GAN | Simple code to implement generative confrontation network (GAN) (PyTorch)

GAN was published in 2014, until recently all the AI ​​generation of the fire has traces of GAN, come and implement it easily! ! !

Using GANs through an innovative combination of computational graphs and game theory, they show that, given sufficient modeling power, two competing models will be able to be jointly trained via plain old backpropagation.

These models play two different (literally adversarial ) roles. Given some real dataset R , G is the generator , trying to create fake data that looks like real data, and D is the discriminator , taking data from the real set or G and labeling the differences. G is like a counterfeit machine. After many times of drawing practice, the drawing is like a real picture. And D is the team of detectives trying to tell the difference. (Except in this case, forger G never sees the raw data - only D' s judgment.
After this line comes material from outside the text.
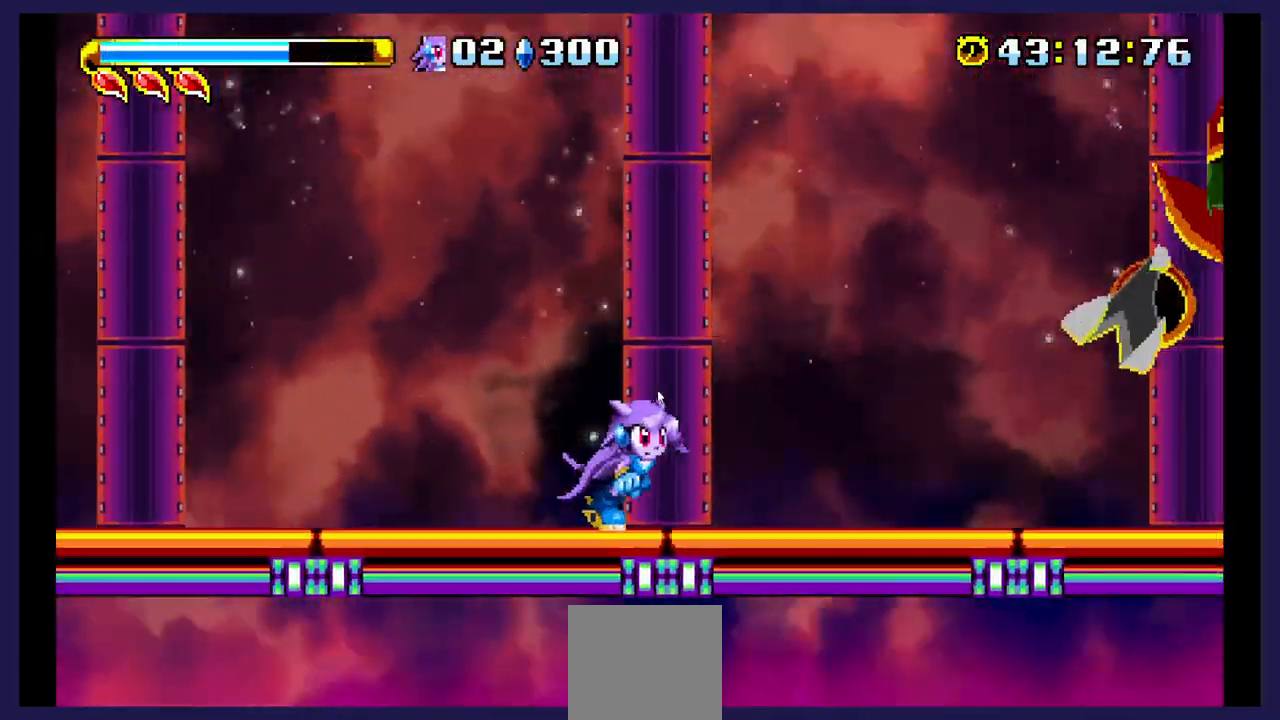
{"buttons": ["X", "DPAD_RIGHT"], "events": [[283, "A", "up"], [483, "X", "down"]]}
They're like blind men exploring forgers .

Sourse

GAN implementation code

#!/usr/bin/env python

import numpy as np
import torch
import torch.nn as nn
import torch.optim as optim
from torch.autograd import Variable

matplotlib_is_available = True
try:
  from matplotlib import pyplot as plt
except ImportError:
  print("Will skip plotting; matplotlib is not available.")
  matplotlib_is_available = False

# Data params
data_mean = 4
data_stddev = 1.25

# ### Uncomment only one of these to define what data is actually sent to the Discriminator
#(name, preprocess, d_input_func) = ("Raw data", lambda data: data, lambda x: x)
#(name, preprocess, d_input_func) = ("Data and variances", lambda data: decorate_with_diffs(data, 2.0), lambda x: x * 2)
#(name, preprocess, d_input_func) = ("Data and diffs", lambda data: decorate_with_diffs(data, 1.0), lambda x: x * 2)
(name, preprocess, d_input_func) = ("Only 4 moments", lambda data: get_moments(data), lambda x: 4)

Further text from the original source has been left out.